If you run a saw buy a good pair it is money well spent.


Hope that helps!

Craig


----------



## Corey (Feb 27, 2006)

I don't have experience with chain saw chaps specifically, but as a general rule, safety equipment like that has to meet a minimum requirement for performance.  This is true of things like steel toed boots, safety glasses, hard hats, etc so I don't know why chaps would be any different.  I would say that if you have a pair that meets the spec, it is probably as good as any other pair.  

Corey


----------



## MALogger (Feb 28, 2006)

There are minimum standards for the chaps to be UL listed but that doesn't mean they are all created equal.
I don't know exactly what the minimum is to be UL listed but some chaps/ pants have 4 layers(2 kevlar 2 felt)
Others that are the jamming type have 6-9 layers of either Red line fabric (husky pants/chaps) or Engtex (swedepro/stihl)
So just because they meet the minimum standard doesn't mean they are all created equal. 
Just because a poulan will cut wood doesn't mean it is as good as a stihl!!


----------



## ourhouse (Feb 28, 2006)

I agree with MLlogger the brand we are issued at work are not as good as the ones I wear. Mine have more buckles and straps for a better fit. They also wrap around the back of my calves. They fit better, wear better and I think they protect better.


----------



## Roospike (Mar 2, 2006)

earthharvester said:
			
		

> I agree with MLlogger the brand we are issued at work are not as good as the ones I wear. Mine have more buckles and straps for a better fit. They also wrap around the back of my calves. They fit better, wear better and I think they protect better.


 The ones with all the buckles and wrap around your calf are "pro-forest chaps"  and the others are "apron chaps"   I like them both but thay do have there place. You wouldnt want to use the proforest chaps up in a tree nor would you want the apron chaps in heavy thick brush with the lack of ties . I bought both the proforest and apron chaps from Husqvarna and hope to never find out what is the better chaps .


----------



## MALogger (Mar 3, 2006)

I wear the pro forest pants 98% of the time and full wrap chaps the other 2%. I had 2 pairs of the pants but my 372xp took one pair out of commission. The saw made it through 4 and into the 5th layer and jammed as it is supposed too. Good thing they have 6 layers!

The reasons I like the pants are they don't get caught on stuff all the time, you put them on in the morning and forget they are even there and they offer full protection in the front, around the left side of your leg and from the knee down in the back.
Someone else had posted in another thread that they like chaps in the summer because they are cooler but if you get the summer weight chaps they are breathable polyester in the back and I feel they are far cooler than a pair of jeans.

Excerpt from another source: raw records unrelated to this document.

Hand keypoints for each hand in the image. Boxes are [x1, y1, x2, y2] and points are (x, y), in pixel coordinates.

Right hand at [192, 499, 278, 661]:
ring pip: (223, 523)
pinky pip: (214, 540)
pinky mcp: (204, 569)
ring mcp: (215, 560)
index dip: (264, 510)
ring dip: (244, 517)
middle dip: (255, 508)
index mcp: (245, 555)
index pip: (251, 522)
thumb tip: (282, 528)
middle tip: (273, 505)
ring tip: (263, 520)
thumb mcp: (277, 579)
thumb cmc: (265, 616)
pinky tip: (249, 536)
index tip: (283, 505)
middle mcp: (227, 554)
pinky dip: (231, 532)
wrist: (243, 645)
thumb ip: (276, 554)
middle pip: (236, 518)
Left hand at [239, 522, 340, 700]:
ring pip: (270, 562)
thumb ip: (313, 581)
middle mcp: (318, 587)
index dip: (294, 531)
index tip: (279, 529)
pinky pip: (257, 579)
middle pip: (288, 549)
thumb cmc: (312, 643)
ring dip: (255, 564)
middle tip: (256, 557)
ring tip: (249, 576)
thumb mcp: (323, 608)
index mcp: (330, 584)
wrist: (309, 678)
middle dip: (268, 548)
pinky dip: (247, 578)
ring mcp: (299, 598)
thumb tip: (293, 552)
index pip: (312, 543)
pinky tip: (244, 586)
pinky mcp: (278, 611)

Plus I have seen people take there chaps off because they weren't going to be cutting for a while then next time they needed to make a couple cuts they didn't bother to put their chaps back on and got bit by a saw!

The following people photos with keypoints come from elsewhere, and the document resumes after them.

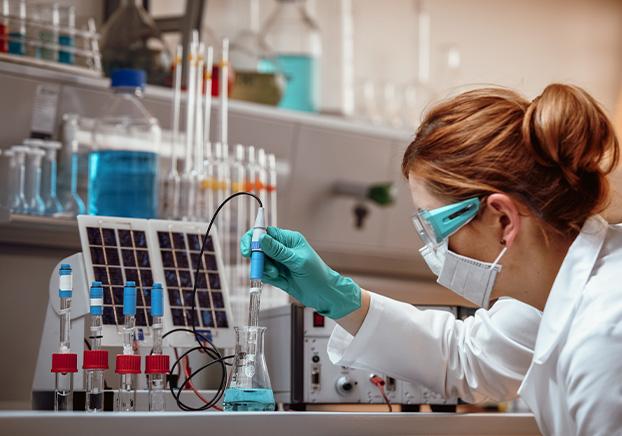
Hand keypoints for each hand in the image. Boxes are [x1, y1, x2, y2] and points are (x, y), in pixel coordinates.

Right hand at [240, 226, 360, 318]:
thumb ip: (278, 251)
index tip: (249, 250)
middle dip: (257, 257)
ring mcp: (279, 262)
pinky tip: (278, 279)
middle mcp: (282, 249)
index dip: (254, 238)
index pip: (266, 232)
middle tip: (257, 265)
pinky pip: (264, 273)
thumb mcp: (297, 261)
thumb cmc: (317, 275)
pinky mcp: (277, 275)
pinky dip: (266, 277)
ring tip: (276, 274)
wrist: (325, 295)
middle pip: (259, 247)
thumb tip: (261, 238)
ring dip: (264, 268)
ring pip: (261, 261)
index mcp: (289, 240)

If you are wondering why I wear the chaps 2% of the time it is when it is really cold and I have wool farmer jean things on!

Craig


----------



## ourhouse (Mar 3, 2006)

Roospike said:
			
		

> earthharvester said:
> 
> 
> 
> ...



On the contrary, I do wear the "pro-forest chaps" in the tree everyday.  Whether I'm pruning, doing removals, land clearing or logging I wear them if there is a chainsaw in my hand or on my saddle.  Unfortunately, I know they DO work very well because in 2 instances that I am not very proud of I took a 394 across the right thigh and a 272 on the left knee.  I had my pro-forest chaps on both times and was lucky they worked extremely well and did not get cut.

This of course is just my opinion.  In general it is all up to what you are comfortable with.  I think we'll all agree though that ANY protection is better than none.


----------